> [Work task]: Each line below must be set down exactly; omit any image you find.

> [Provided material]:

= = = = = = =

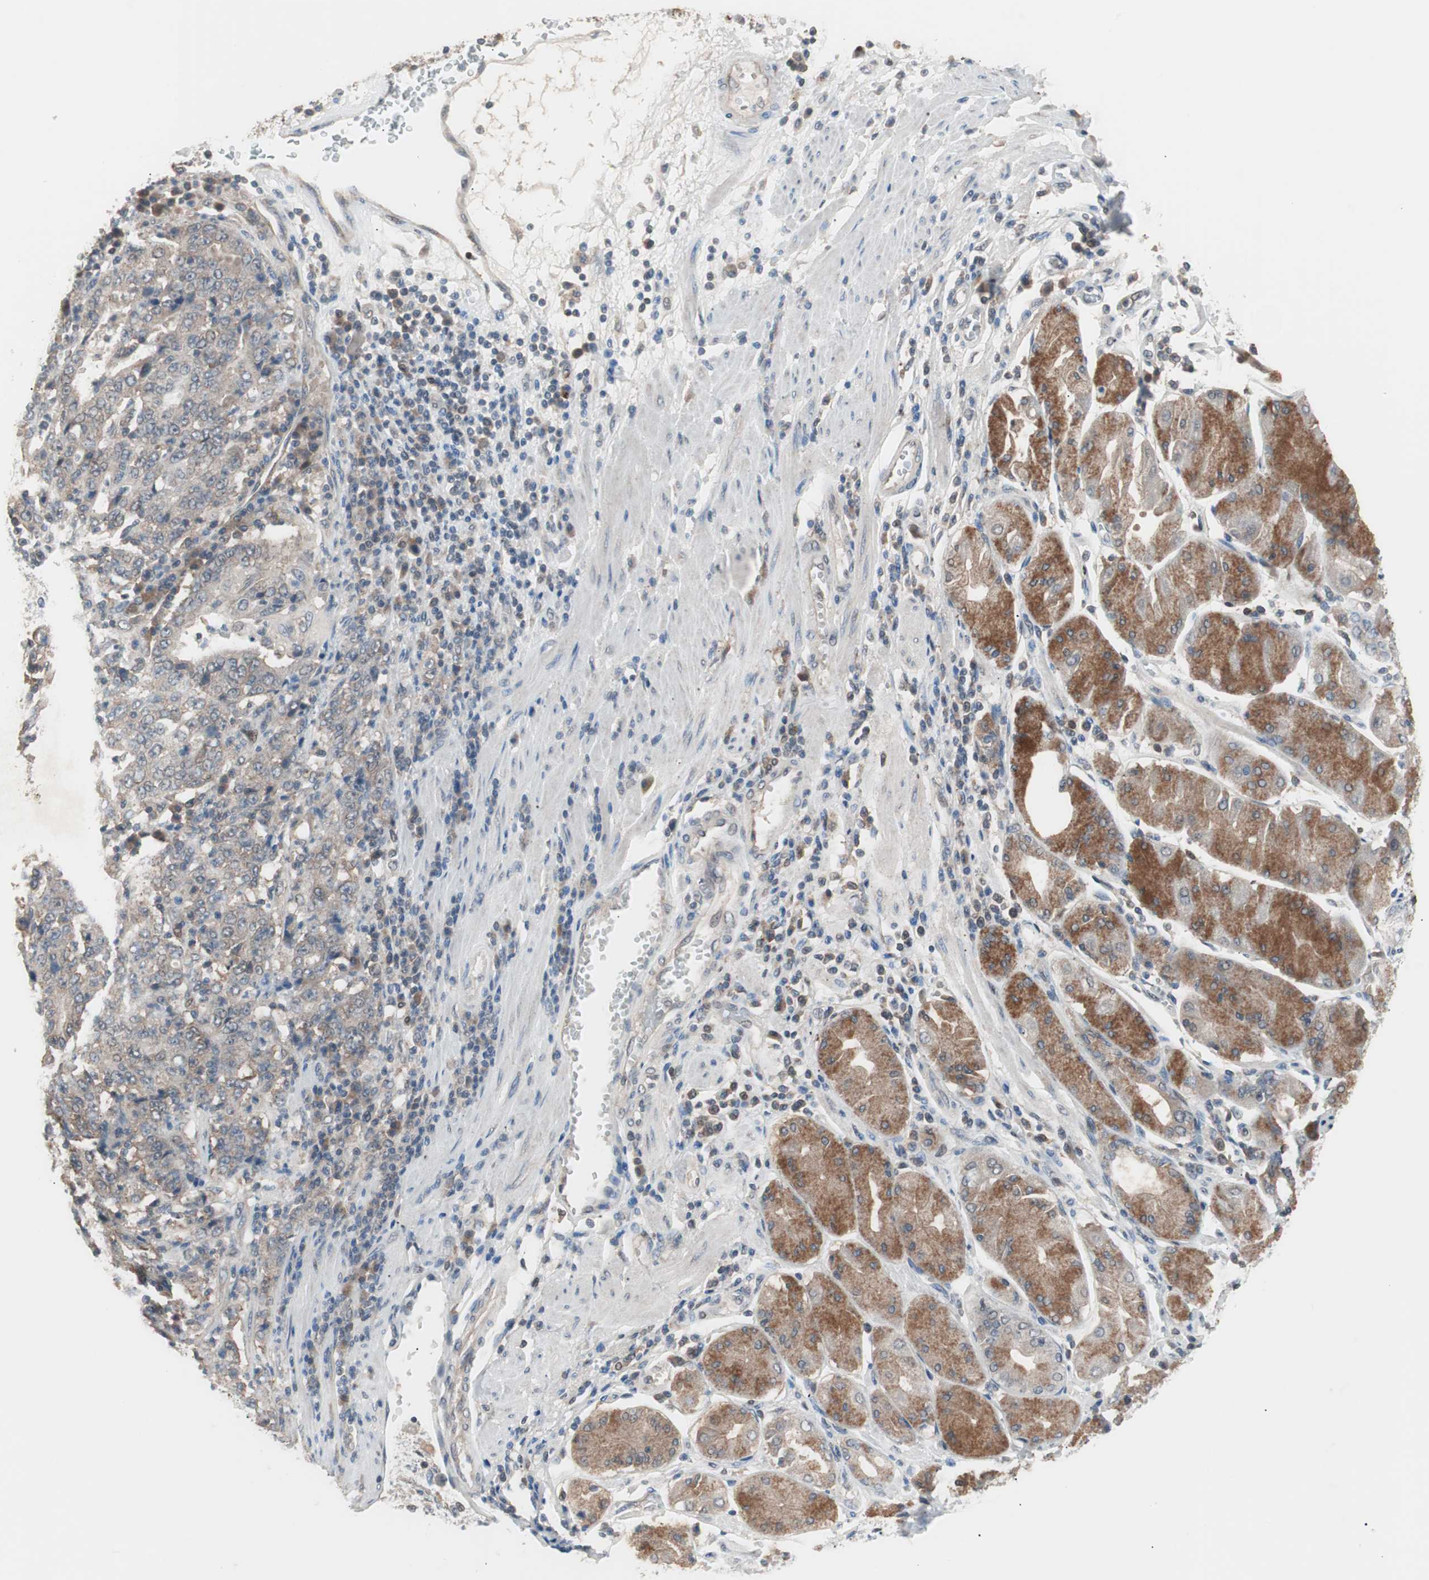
{"staining": {"intensity": "weak", "quantity": "25%-75%", "location": "cytoplasmic/membranous"}, "tissue": "stomach cancer", "cell_type": "Tumor cells", "image_type": "cancer", "snomed": [{"axis": "morphology", "description": "Normal tissue, NOS"}, {"axis": "morphology", "description": "Adenocarcinoma, NOS"}, {"axis": "topography", "description": "Stomach, upper"}, {"axis": "topography", "description": "Stomach"}], "caption": "Protein staining of stomach cancer (adenocarcinoma) tissue shows weak cytoplasmic/membranous staining in about 25%-75% of tumor cells.", "gene": "POLH", "patient": {"sex": "male", "age": 59}}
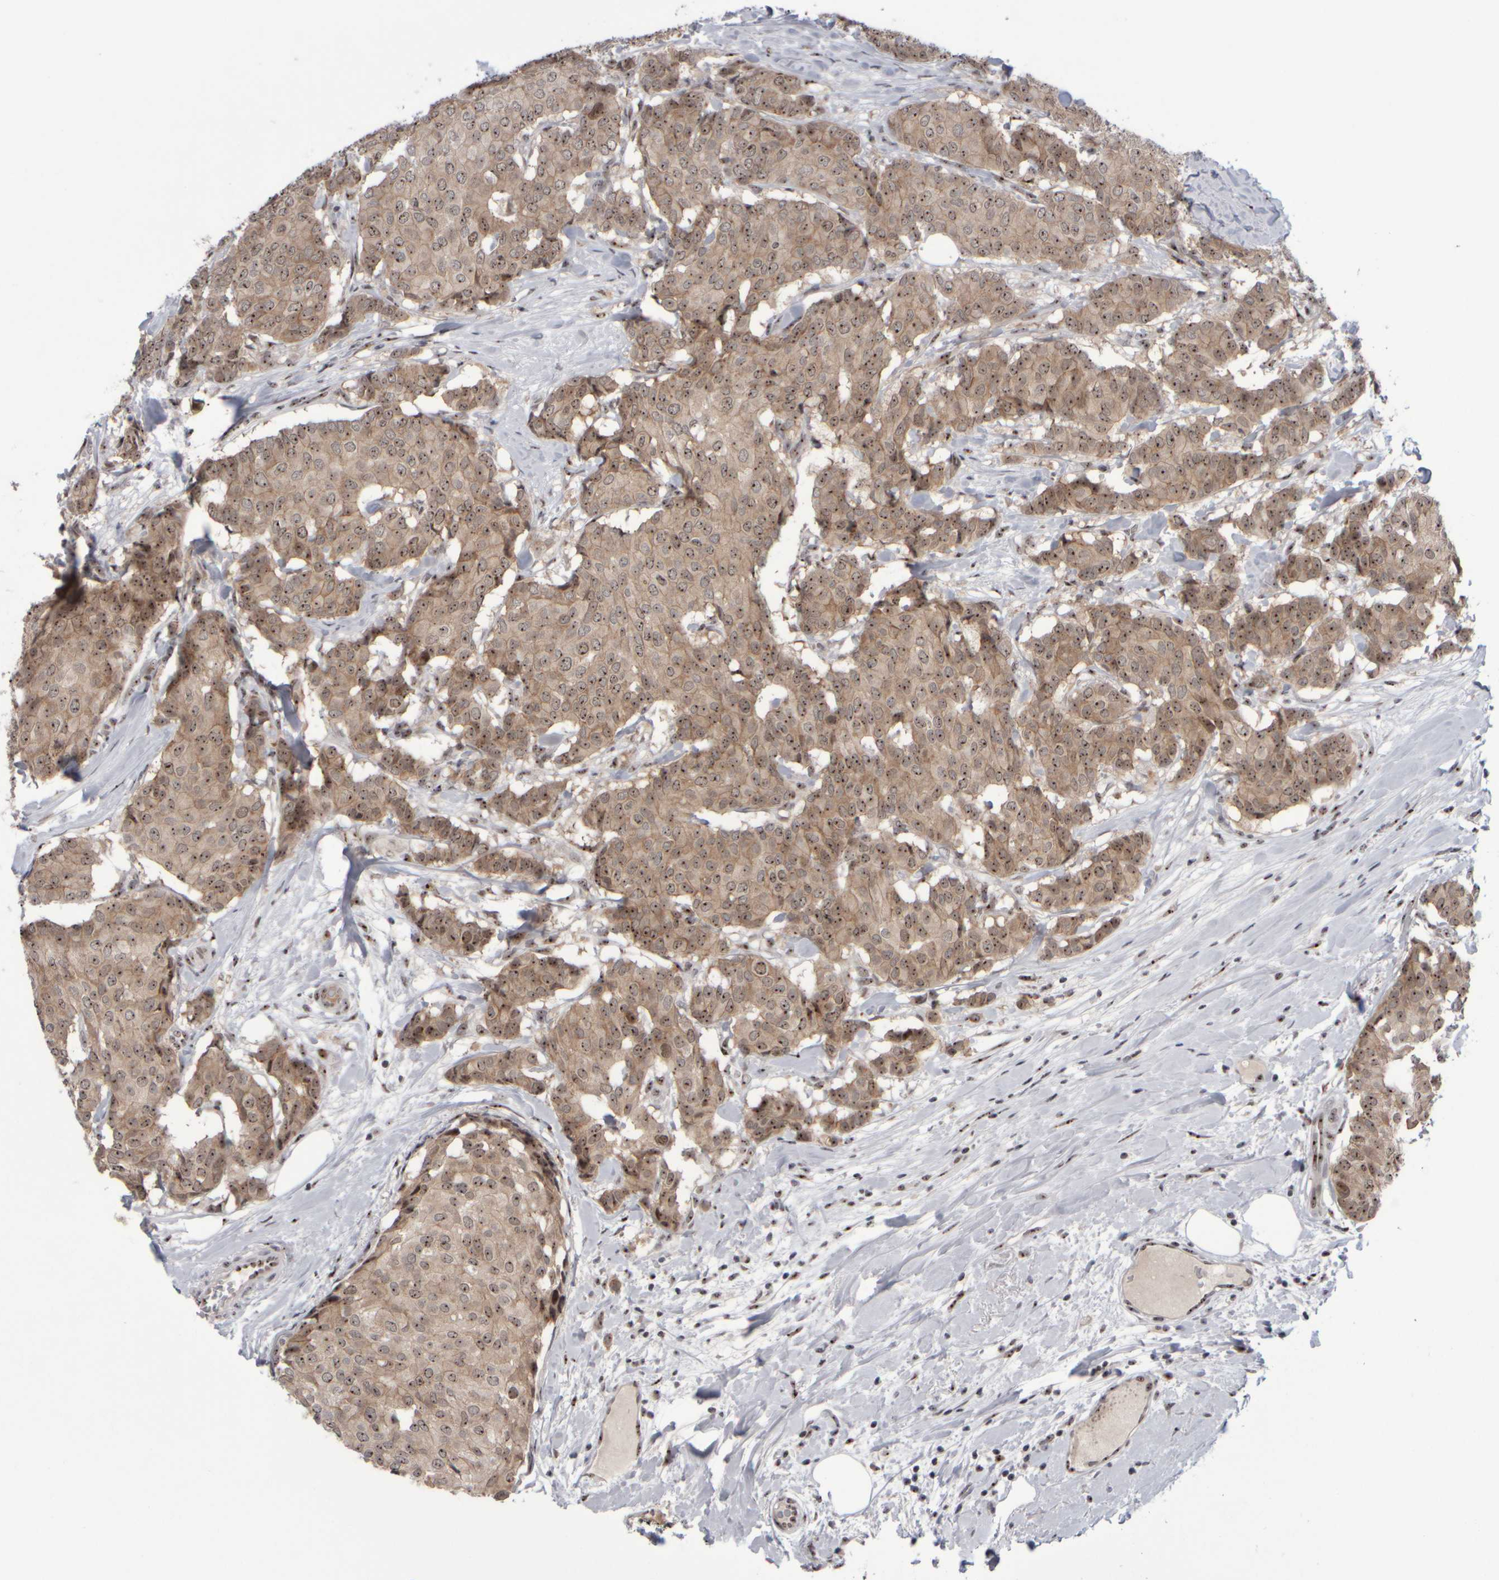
{"staining": {"intensity": "moderate", "quantity": ">75%", "location": "cytoplasmic/membranous,nuclear"}, "tissue": "breast cancer", "cell_type": "Tumor cells", "image_type": "cancer", "snomed": [{"axis": "morphology", "description": "Duct carcinoma"}, {"axis": "topography", "description": "Breast"}], "caption": "IHC (DAB (3,3'-diaminobenzidine)) staining of human breast cancer (intraductal carcinoma) shows moderate cytoplasmic/membranous and nuclear protein positivity in about >75% of tumor cells.", "gene": "SURF6", "patient": {"sex": "female", "age": 75}}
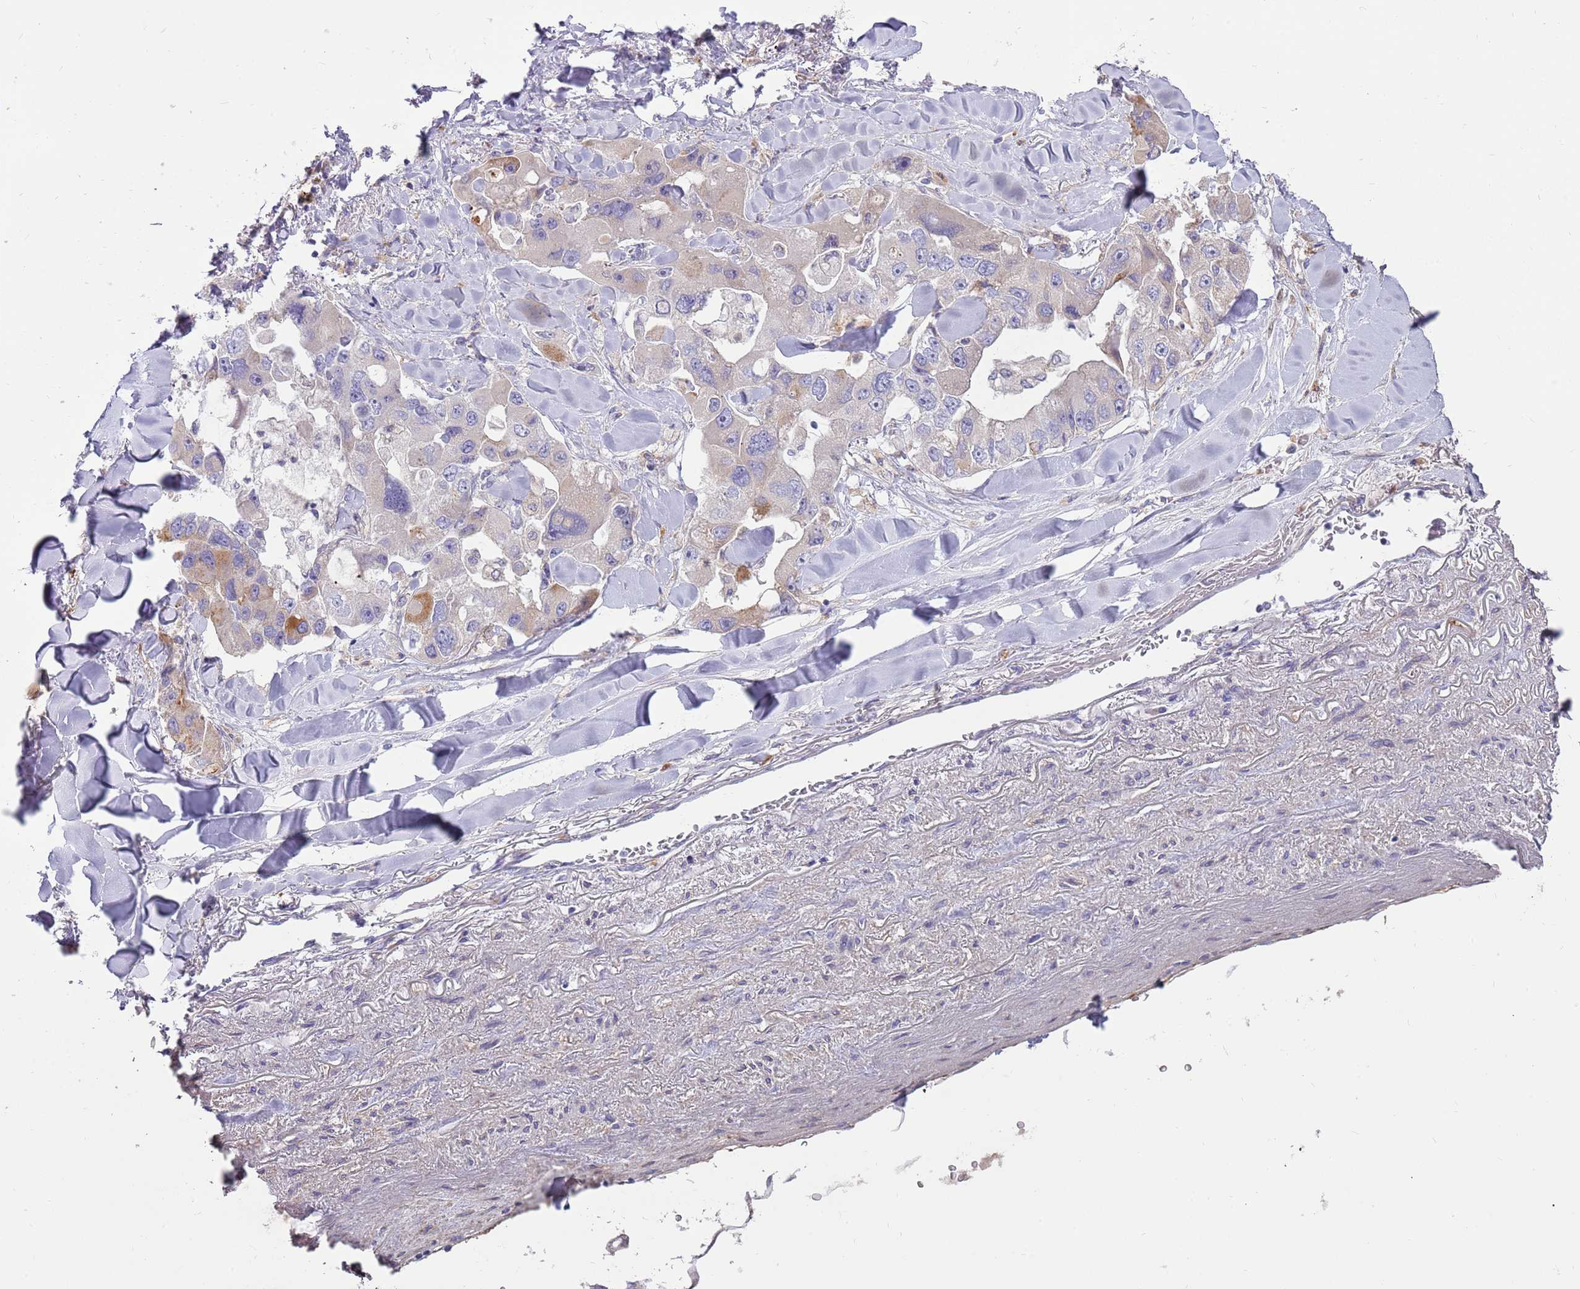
{"staining": {"intensity": "weak", "quantity": "<25%", "location": "cytoplasmic/membranous"}, "tissue": "lung cancer", "cell_type": "Tumor cells", "image_type": "cancer", "snomed": [{"axis": "morphology", "description": "Adenocarcinoma, NOS"}, {"axis": "topography", "description": "Lung"}], "caption": "Lung cancer stained for a protein using immunohistochemistry (IHC) demonstrates no staining tumor cells.", "gene": "EMC1", "patient": {"sex": "female", "age": 54}}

= = = = = = =

> [Response to this exercise]:
{"staining": {"intensity": "weak", "quantity": "25%-75%", "location": "cytoplasmic/membranous"}, "tissue": "stomach cancer", "cell_type": "Tumor cells", "image_type": "cancer", "snomed": [{"axis": "morphology", "description": "Normal tissue, NOS"}, {"axis": "morphology", "description": "Adenocarcinoma, NOS"}, {"axis": "topography", "description": "Stomach, upper"}, {"axis": "topography", "description": "Stomach"}], "caption": "Protein staining of stomach cancer (adenocarcinoma) tissue shows weak cytoplasmic/membranous staining in about 25%-75% of tumor cells.", "gene": "POLH", "patient": {"sex": "male", "age": 59}}
{"staining": {"intensity": "moderate", "quantity": ">75%", "location": "cytoplasmic/membranous,nuclear"}, "tissue": "breast cancer", "cell_type": "Tumor cells", "image_type": "cancer", "snomed": [{"axis": "morphology", "description": "Duct carcinoma"}, {"axis": "topography", "description": "Breast"}], "caption": "IHC (DAB (3,3'-diaminobenzidine)) staining of human breast cancer (intraductal carcinoma) shows moderate cytoplasmic/membranous and nuclear protein positivity in about >75% of tumor cells.", "gene": "SURF6", "patient": {"sex": "female", "age": 75}}
{"staining": {"intensity": "weak", "quantity": "<25%", "location": "cytoplasmic/membranous"}, "tissue": "lung cancer", "cell_type": "Tumor cells", "image_type": "cancer", "snomed": [{"axis": "morphology", "description": "Adenocarcinoma, NOS"}, {"axis": "topography", "description": "Lung"}], "caption": "Lung cancer stained for a protein using immunohistochemistry (IHC) demonstrates no staining tumor cells.", "gene": "EMC1", "patient": {"sex": "female", "age": 54}}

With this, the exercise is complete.